Lorenzo Dow Turner, the first African American to earn a doctorate in linguistics, conducted the fieldwork for the Gullah project. Turner conducted interviews with 21 Gullah speakers living on the Sea Islands of South Carolina and Georgia. His foundational work, Africanisms in the Gullah Dialect (1949), highlighted the connections between the Gullah and various African languages, such that Gullah is now recognized as being an English-based creole with strong African influences.

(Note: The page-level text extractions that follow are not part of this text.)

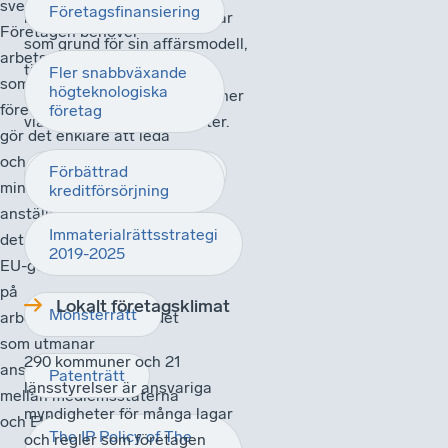
svenskt företagande.
Företagsfinansiering
kunskapsbaserade tillgångar
Företagen behöver
som grund för sin affärsmodell,
arbetsrättsliga regler
till exempel genom att de
Fler snabbväxande
som är anpassade till
högteknologiska
kommersialiserar innovationer
företagens behov, som
företag
via att licensiera rättigheter.
gör det enklare att leda
och fördela arbetet och
Förbättrad
Företagshemligheter
mindre riskabelt att
kreditförsörjning
anställa. På EU-nivå är
Immaterialrättsstrategi
det oroväckande med
2019-2025
EU-gemensamma regler
på
Lokalt företagsklimat
Mönsterrätt
arbetsmarknadsområdet
som utmanar
290 kommuner och 21
ansvarsfördelningen
Patenträtt
länsstyrelser är ansvariga
mellan medlemsstaterna
myndigheter för många lagar
och EU:s institutioner.
The IP Policy of The
och regler som företagen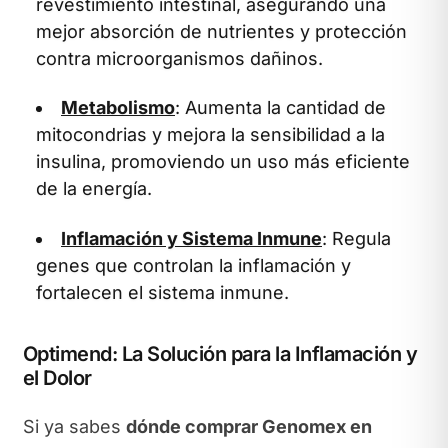
revestimiento intestinal, asegurando una
mejor absorción de nutrientes y protección
contra microorganismos dañinos.
Metabolismo
: Aumenta la cantidad de
mitocondrias y mejora la sensibilidad a la
insulina, promoviendo un uso más eficiente
de la energía.
Inflamación y Sistema Inmune
: Regula
genes que controlan la inflamación y
fortalecen el sistema inmune.
Optimend: La Solución para la Inflamación y
el Dolor
Si ya sabes
dónde comprar Genomex en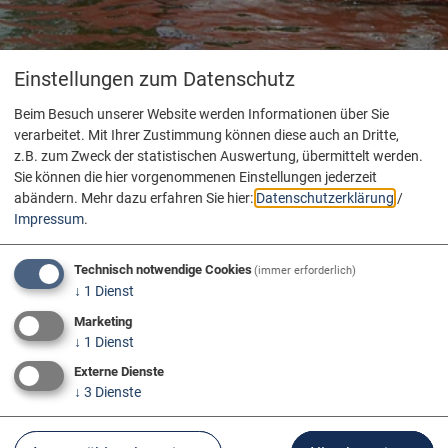
Einstellungen zum Datenschutz
Beim Besuch unserer Website werden Informationen über Sie
verarbeitet. Mit Ihrer Zustimmung können diese auch an Dritte,
z.B. zum Zweck der statistischen Auswertung, übermittelt werden.
Sie können die hier vorgenommenen Einstellungen jederzeit
abändern.
Mehr dazu erfahren Sie hier:
Datenschutzerklärung
/
Impressum
.
Technisch notwendige Cookies
(immer erforderlich)
↓
1
Dienst
Marketing
↓
1
Dienst
Externe Dienste
↓
3
Dienste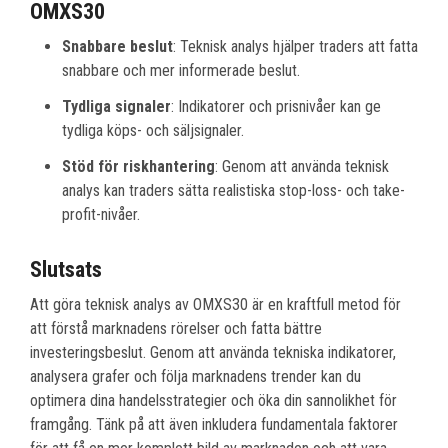
OMXS30
Snabbare beslut
: Teknisk analys hjälper traders att fatta
snabbare och mer informerade beslut.
Tydliga signaler
: Indikatorer och prisnivåer kan ge
tydliga köps- och säljsignaler.
Stöd för riskhantering
: Genom att använda teknisk
analys kan traders sätta realistiska stop-loss- och take-
profit-nivåer.
Slutsats
Att göra teknisk analys av OMXS30 är en kraftfull metod för
att förstå marknadens rörelser och fatta bättre
investeringsbeslut. Genom att använda tekniska indikatorer,
analysera grafer och följa marknadens trender kan du
optimera dina handelsstrategier och öka din sannolikhet för
framgång. Tänk på att även inkludera fundamentala faktorer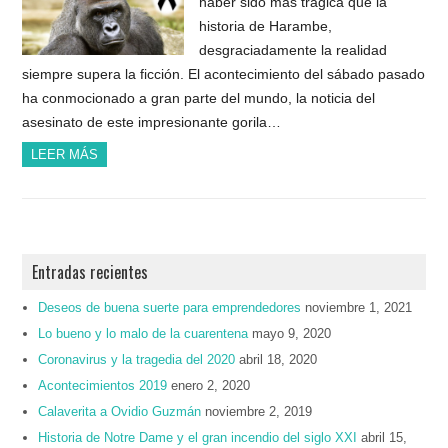
haber sido más trágica que la
historia de Harambe,
desgraciadamente la realidad
siempre supera la ficción. El acontecimiento del sábado pasado
ha conmocionado a gran parte del mundo, la noticia del
asesinato de este impresionante gorila…
LEER MÁS
Entradas recientes
Deseos de buena suerte para emprendedores
noviembre 1, 2021
Lo bueno y lo malo de la cuarentena
mayo 9, 2020
Coronavirus y la tragedia del 2020
abril 18, 2020
Acontecimientos 2019
enero 2, 2020
Calaverita a Ovidio Guzmán
noviembre 2, 2019
Historia de Notre Dame y el gran incendio del siglo XXI
abril 15,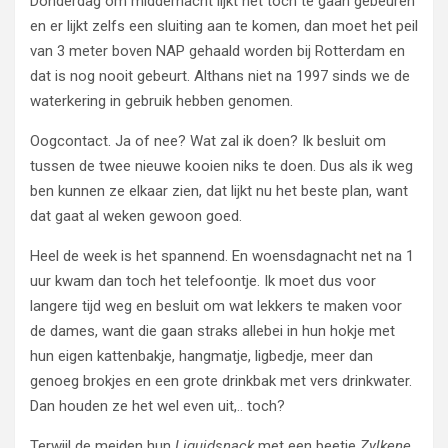
Donderdag om middernacht lijkt het toch te gaan gebeuren
en er lijkt zelfs een sluiting aan te komen, dan moet het peil
van 3 meter boven NAP gehaald worden bij Rotterdam en
dat is nog nooit gebeurt. Althans niet na 1997 sinds we de
waterkering in gebruik hebben genomen.
Oogcontact. Ja of nee? Wat zal ik doen? Ik besluit om
tussen de twee nieuwe kooien niks te doen. Dus als ik weg
ben kunnen ze elkaar zien, dat lijkt nu het beste plan, want
dat gaat al weken gewoon goed.
Heel de week is het spannend. En woensdagnacht net na 1
uur kwam dan toch het telefoontje. Ik moet dus voor
langere tijd weg en besluit om wat lekkers te maken voor
de dames, want die gaan straks allebei in hun hokje met
hun eigen kattenbakje, hangmatje, ligbedje, meer dan
genoeg brokjes en een grote drinkbak met vers drinkwater.
Dan houden ze het wel even uit,.. toch?
Terwijl de meiden hun
Liquidsnack
met een beetje
Zylkene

Turner used LAP interview protocols similar to those used in other early regional surveys (e.g. LANE and LAMSAS), which makes the Gullah data comparable to these mainland counterparts in terms of breadth and depth of topics. Turner and his research on Gullah impacted creole studies, dialect geography, and African American studies, making this LAP collection of particular interest to scholars in these areas.

The digital Gullah collection contains scanned pages of Turner’s field notebook pages as well as transcribed responses to over 800 Linguistic Atlas Project targets (i.e. individual vocabulary, pronunciation, and grammar items), which are available as a downloadable spreadsheet that also contains biographical information about each Gullah informant.

Bibliography:

Kretzschmar, William A., Jr., Virginia McDavid, Theodore Lerud, and Ellen Johnson, eds. 1993. Handbook of the Linguistic Atlas of the Middle and South Atlantic States. Chicago: University of Chicago Press. 

Montgomery, Michael. 1994. The Crucible of Carolina: Essays in the Development of Gullah Language and Culture. Athens: University of Georgia Press.

Turner, Lorenzo Dow. 2001 [1949]. Africanisms in the Gullah Dialect. Introduction by Katherine Wiley Mill and Michael Montgomery. Columbia: University of South Carolina Press.

Wade-Lewis, Margaret. 1991. Lorenzo Dow Turner: Pioneer African-American linguist. The Black Scholar 21.4: 10-24. New York: Taylor & Francis.